Los dos viejecillos se entregaron las pelucas y se dieron las manos, prometiendo solemnemente ser buenos amigos toda la vida.
—Conque vamos a ver qué favor es el que tiene que pedirme, compadre Goro —dijo el maestro carpintero como muestra de que la paz estaba consolidada.
—Quisiera un poco de madera para hacer ese muñeco de que le he hablado. ¿Puede usted dármela?
Maese Antonio. contentísimo, se apresuró a coger aquel leño que le había hecho pasar tan mal rato. Pero. cuando iba a entregárselo a su amigo dio el leño una fuerte sacudida y se le escapó de las manos, yendo a dar un palo tremendo en las esmirriadas pantorrillas del compadre Goro.

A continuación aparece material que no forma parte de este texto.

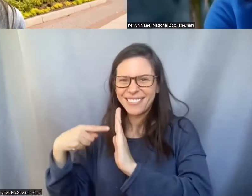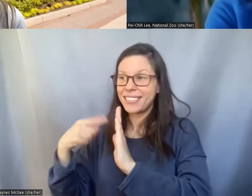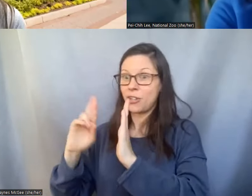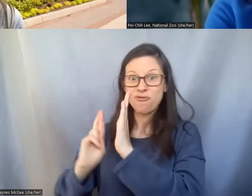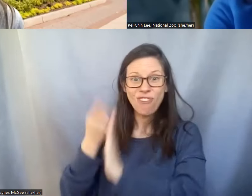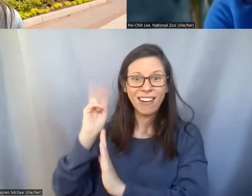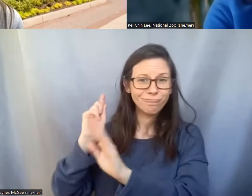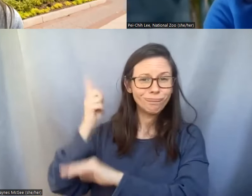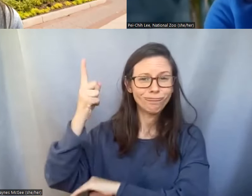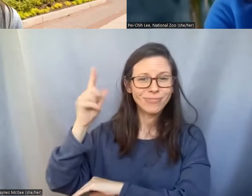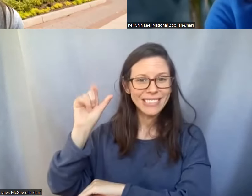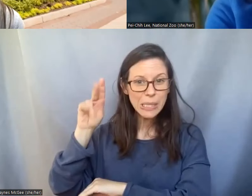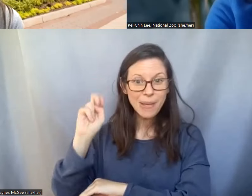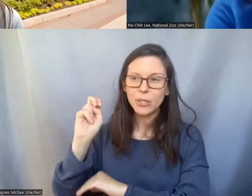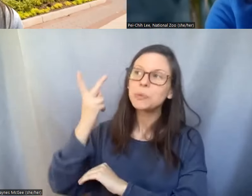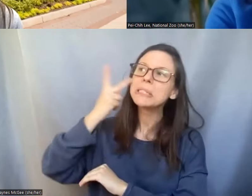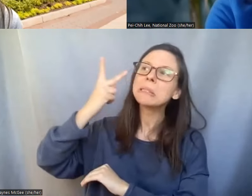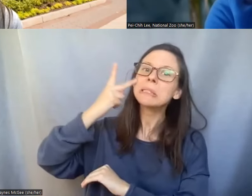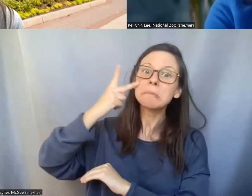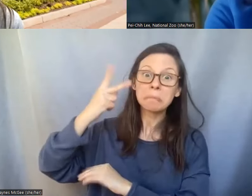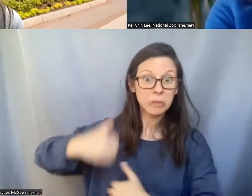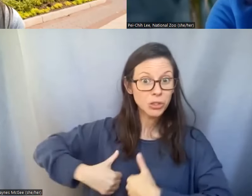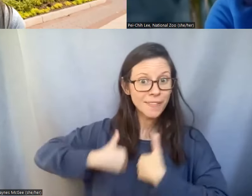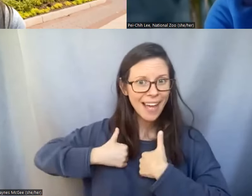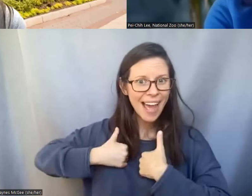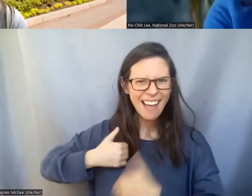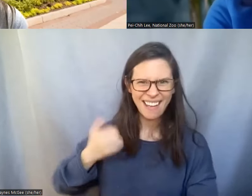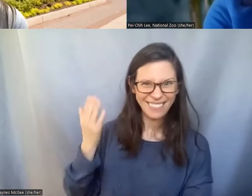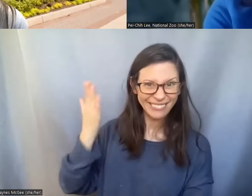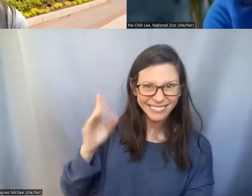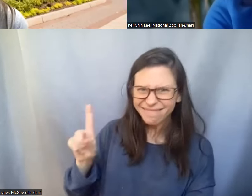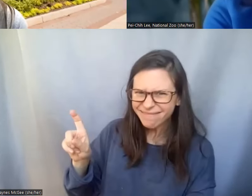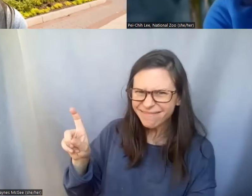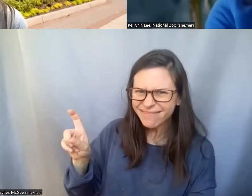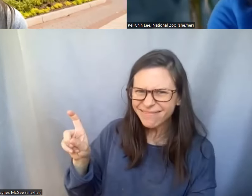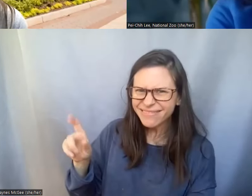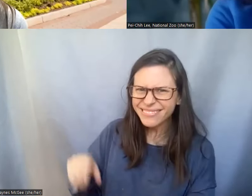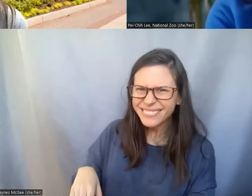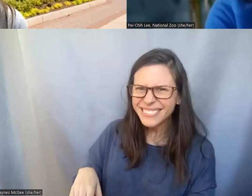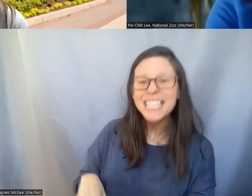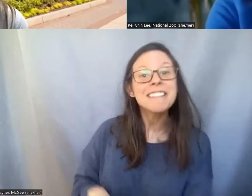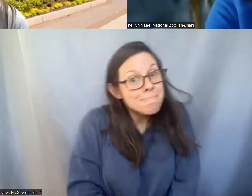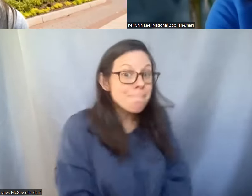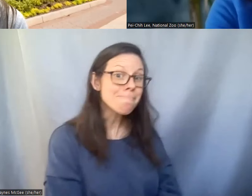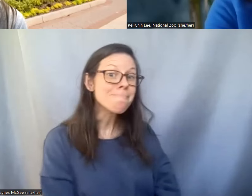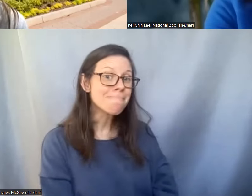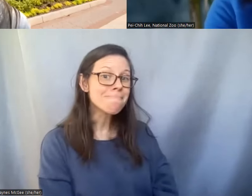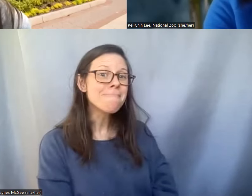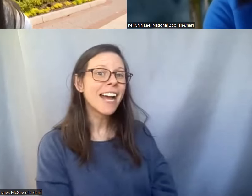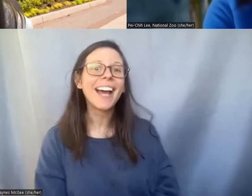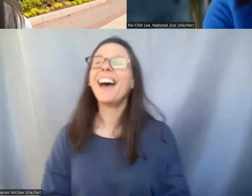Just to see how they survive and look up there. >>Pei-Chih: that that's the idea. >>Shellie: That is so cool I think we'll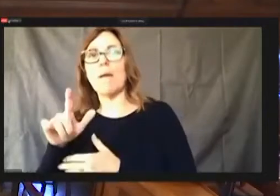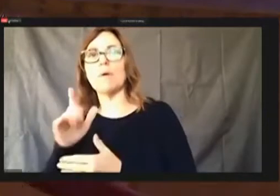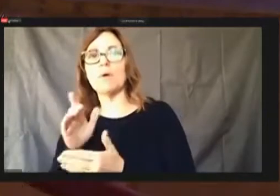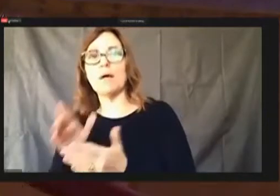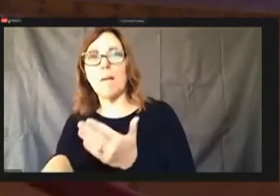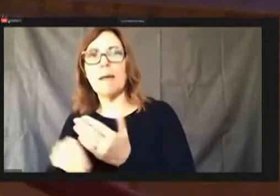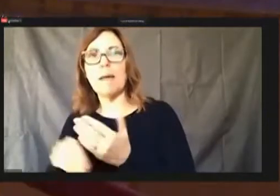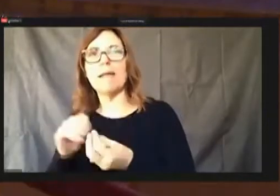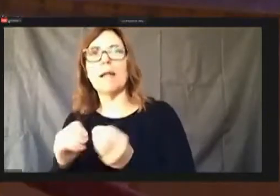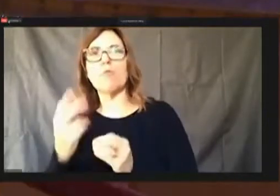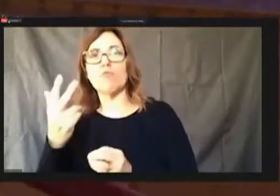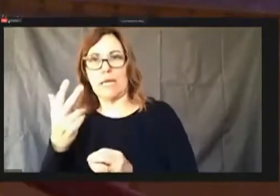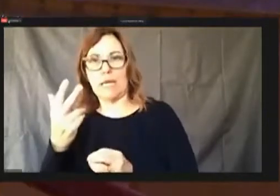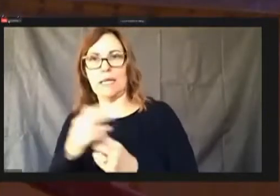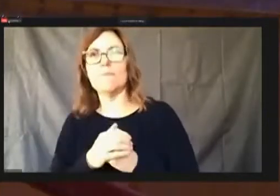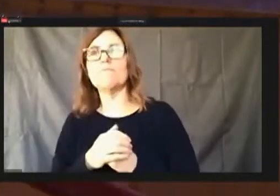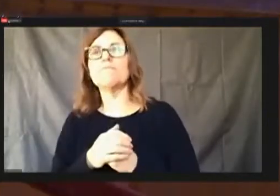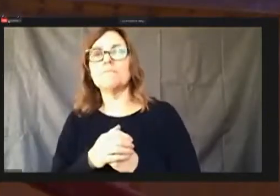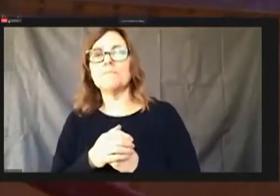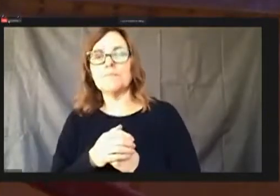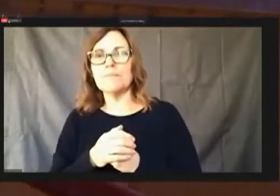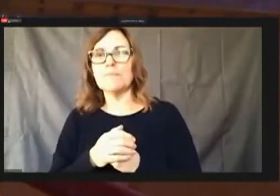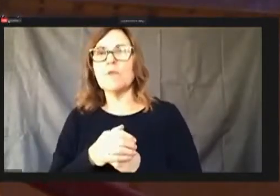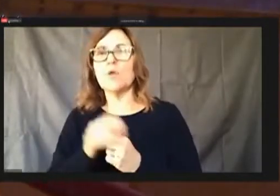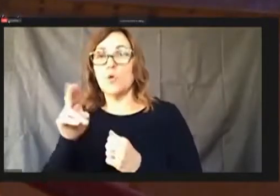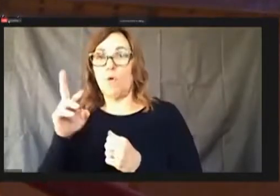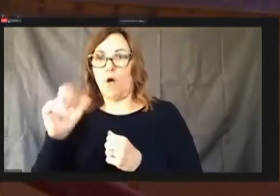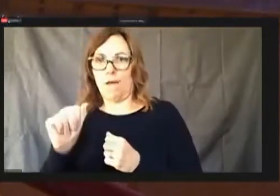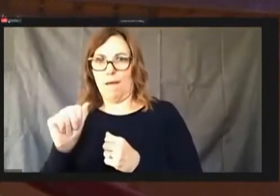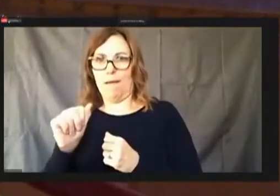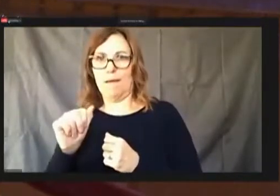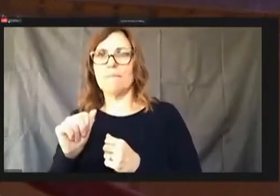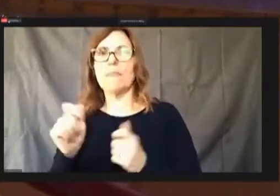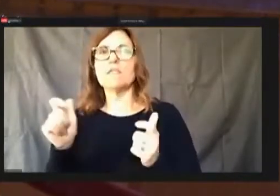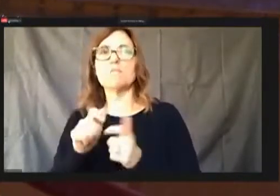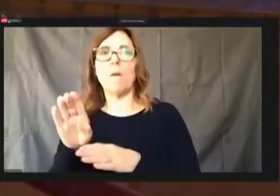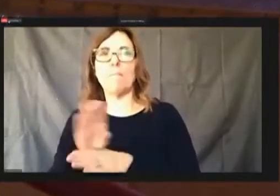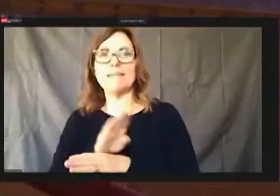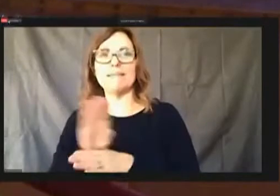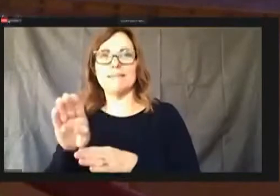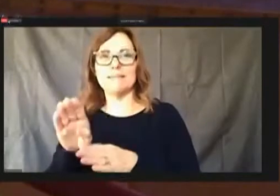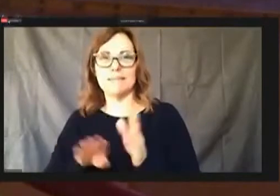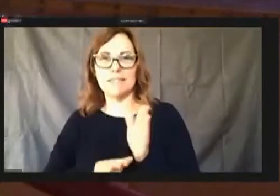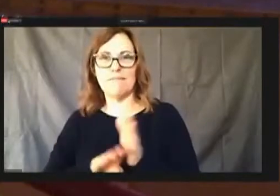Number three is you are a small business development, moving deliverables within the project, wishing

—¡Ay! ¿Tan amablelnente regala usted las cosas, maese Antonio? ¡Por poco me deja usted cojo!
—¡Pero si no he sido yo!
—¡Y dale! ¡Habré sido yo entonces!
—¡No, si la culpa la tiene este demonio de leño!
—Ya lo sé que ha sido el leño; pero, ¿quien me lo ha tirado a las piernas, sino usted?
—Le digo a usted que yo no lo he tirado.
—¡Embustero!
—¡Goro, no me insulte usted, o le llamo Fideos!
—¡Borrico!
—¡Fideos!
—¡Hipopótamo!
—¡Fideos!
—¡Orangután!
—¡Fideos!
Al oírse llamar fideos por tercera vez perdió Goro los estribos, se arrojó sobre el carpintero, y de nuevo se obsequiaron con una colección de coscorrones, pellizcos y arañazos.
Al terminar la batalla maese Antonio se encontró con dos arañazos más en la nariz, y Goro con dos botones menos en el chaleco. Arregladas así sus cuentas, se estrecharon las manos y otra vez se ofrecieron indestructible amistad para toda la vida.
Hecho lo cual, Goro tomó bajo el brazo el famoso leño, y dando las gracias a maese Antonio, se marchó cojeando a su casa.